The demographic that dare not speak its name? Certainly Pirates was uber slashy, and I feel deliberately so.
Anyway, jolly good fun. I should be writing in that universe if I wasn't otherwise engaged (with another Alan). Certainly my solitary childhood spent in the company of my father's library would finally be put to ill use.
Saturday was spent enjoying a West Wing retrospective (thank you) and lovely it was catching up on episodes I'd missed (well they will schedule it against Angel). Then I potted up my battle shield sized pot of herbs, my little herb garden, aka a snail all you can eat buffet as they've already gone after the chives and corriander, bastards, then I retired for a good solid twelve hours of violent cramps and puking. To my distress I was not blessed with any fic revelations this time round. Dang it. I knew that medicine would kill my fic writing and it has. Into the bin it goes.
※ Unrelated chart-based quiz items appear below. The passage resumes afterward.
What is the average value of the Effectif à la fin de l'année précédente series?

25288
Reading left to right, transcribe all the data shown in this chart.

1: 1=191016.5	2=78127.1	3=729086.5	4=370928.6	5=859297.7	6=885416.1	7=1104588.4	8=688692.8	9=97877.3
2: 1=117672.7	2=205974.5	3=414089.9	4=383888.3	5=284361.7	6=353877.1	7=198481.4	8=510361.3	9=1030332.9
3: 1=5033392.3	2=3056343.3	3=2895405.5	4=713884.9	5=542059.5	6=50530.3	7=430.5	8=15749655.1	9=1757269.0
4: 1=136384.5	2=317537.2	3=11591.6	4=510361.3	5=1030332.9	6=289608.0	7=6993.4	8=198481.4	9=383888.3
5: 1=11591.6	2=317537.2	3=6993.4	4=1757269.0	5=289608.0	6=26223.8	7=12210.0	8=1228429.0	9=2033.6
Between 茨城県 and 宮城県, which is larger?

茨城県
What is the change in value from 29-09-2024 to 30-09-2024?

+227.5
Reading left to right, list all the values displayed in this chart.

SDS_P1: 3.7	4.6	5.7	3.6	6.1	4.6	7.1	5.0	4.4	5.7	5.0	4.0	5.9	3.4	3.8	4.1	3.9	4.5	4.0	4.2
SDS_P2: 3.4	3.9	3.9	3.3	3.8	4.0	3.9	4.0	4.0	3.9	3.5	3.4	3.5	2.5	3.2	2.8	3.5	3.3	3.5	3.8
I'd rather die a slow, horrible death than not write.
Sunday my Aunt offered to take me off to a nursery so I managed to get myself upright but we failed in all the mission objectives, as the crab apple tree I wanted was too big and muddy for their precious car. Oh well. (Please commend me on sucking up my 'but I want it!' tanty as I was shaking and sweating hormones at the time).
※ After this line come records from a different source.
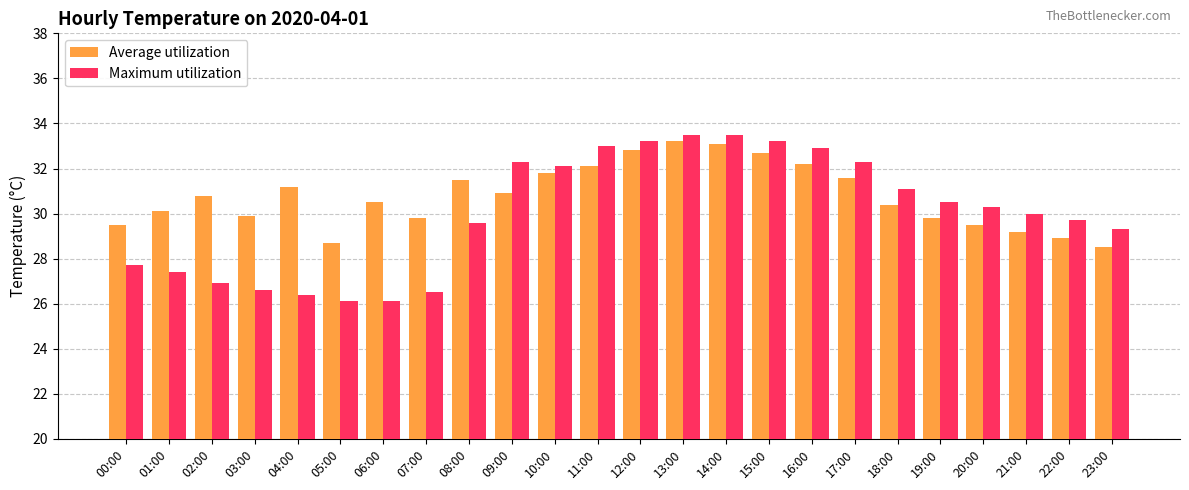

What is the difference between the Average utilization values at 20:00 and 21:00?

0.3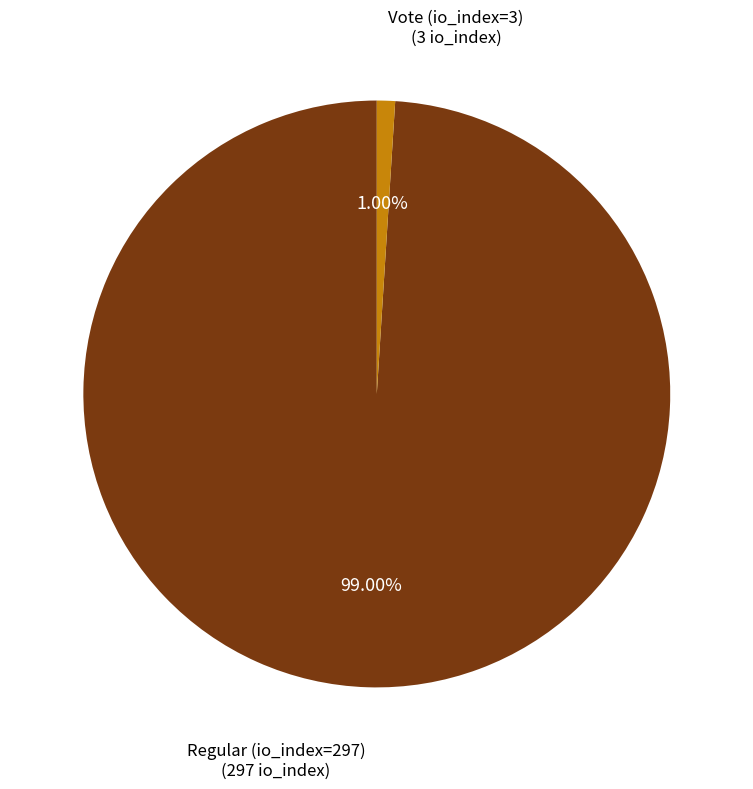

Is there any slice that represents more than half of the pie?

Yes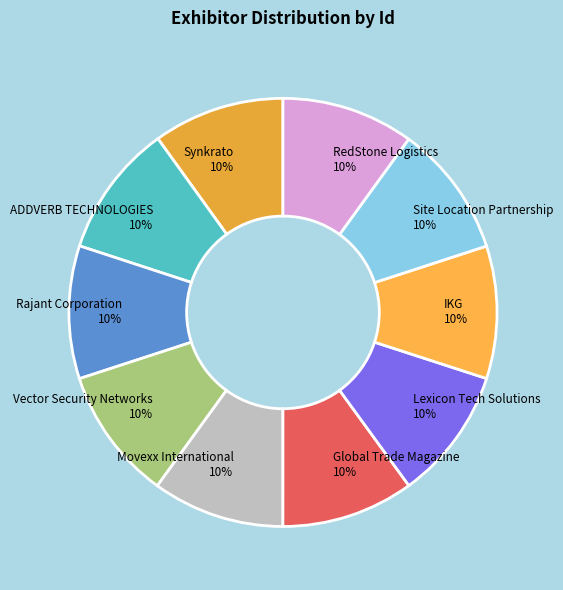

Is there a majority slice in this chart?

No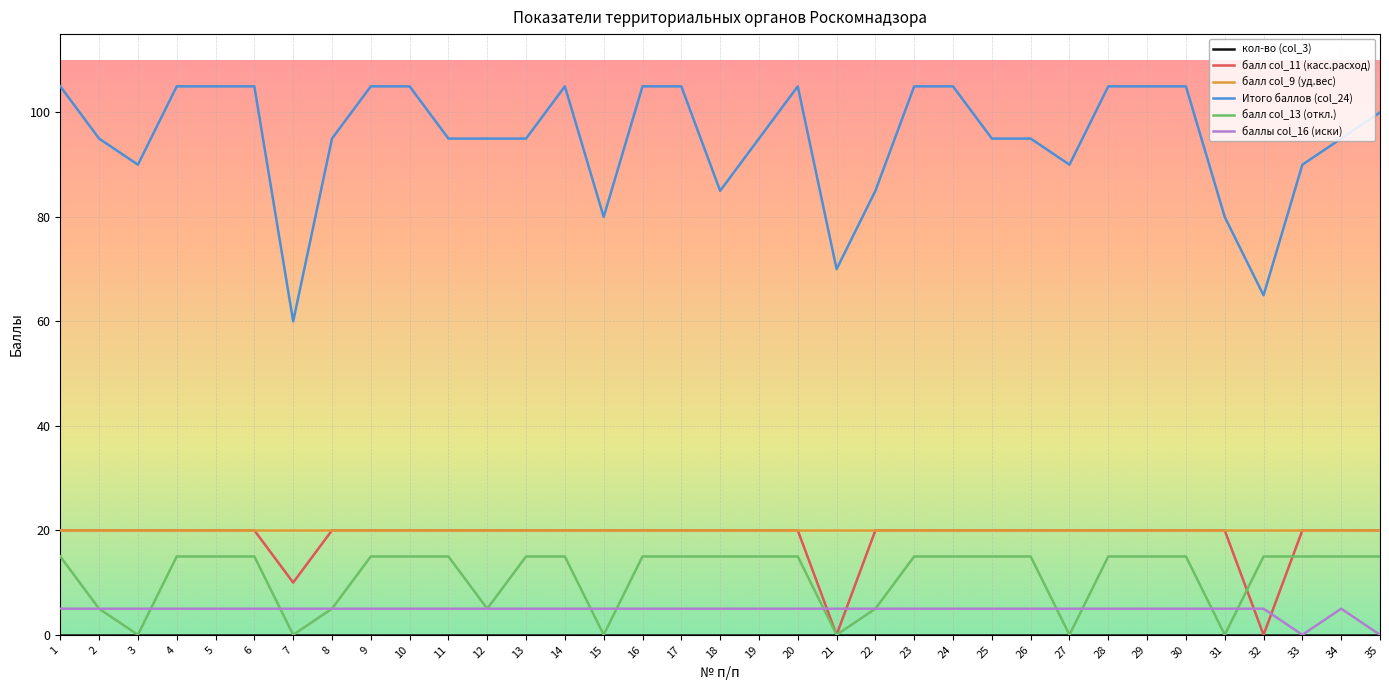

How many баллы col_16 (иски) values are between 5 and 6?

33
I did pick up a wall placque of an, um, Bachanalian scene. You're wondering just how naughty could something bought in Flower Power be? Pompei naughty. Truly. I'd post a pic only it's been bucketing too much to take digicam outside. I just had to get it, in spite of, or maybe because of all that elderly disapproval.
It was kind of my Aunt to take us though. She wants to be my bad movie buddy because all her friends are locked into the artsy fartsy black and white films in Chekoslovakian only please phase, and she knows I have no shame in attending truly cheesy films, in public no less. It'd be fun. I used to have a bad film buddy but she's too busy having a real life and while I wish her every health and happiness, I can't help but feel churlish and neglected, too. Especially as I need cheering up, and nothing would cheer me up more than seeing Sandro float past on the lilo on the big screen - grin. Ah well, a solo expedition is preferred for Sandro, anyway (byo newspaper).
Monday was spent sleeping, reading the papers and watching the telly. No writing at all (those pills are so binned). Roswell twice, Buffy, Dr Who, Now and Again and then I flicked between Dark Angel and 6FU because 6FU is so mega soapy these days and it was my fave episode of DA.
Tuesday, still no fic writing - arrrgh - and nothing but work, work, work. I wish I could have thrown a sickie because, well, I feel like complete crap, there's six hours of Sam Neill on cable today and Touching Evil, too. Sigh. Pout. Whimper.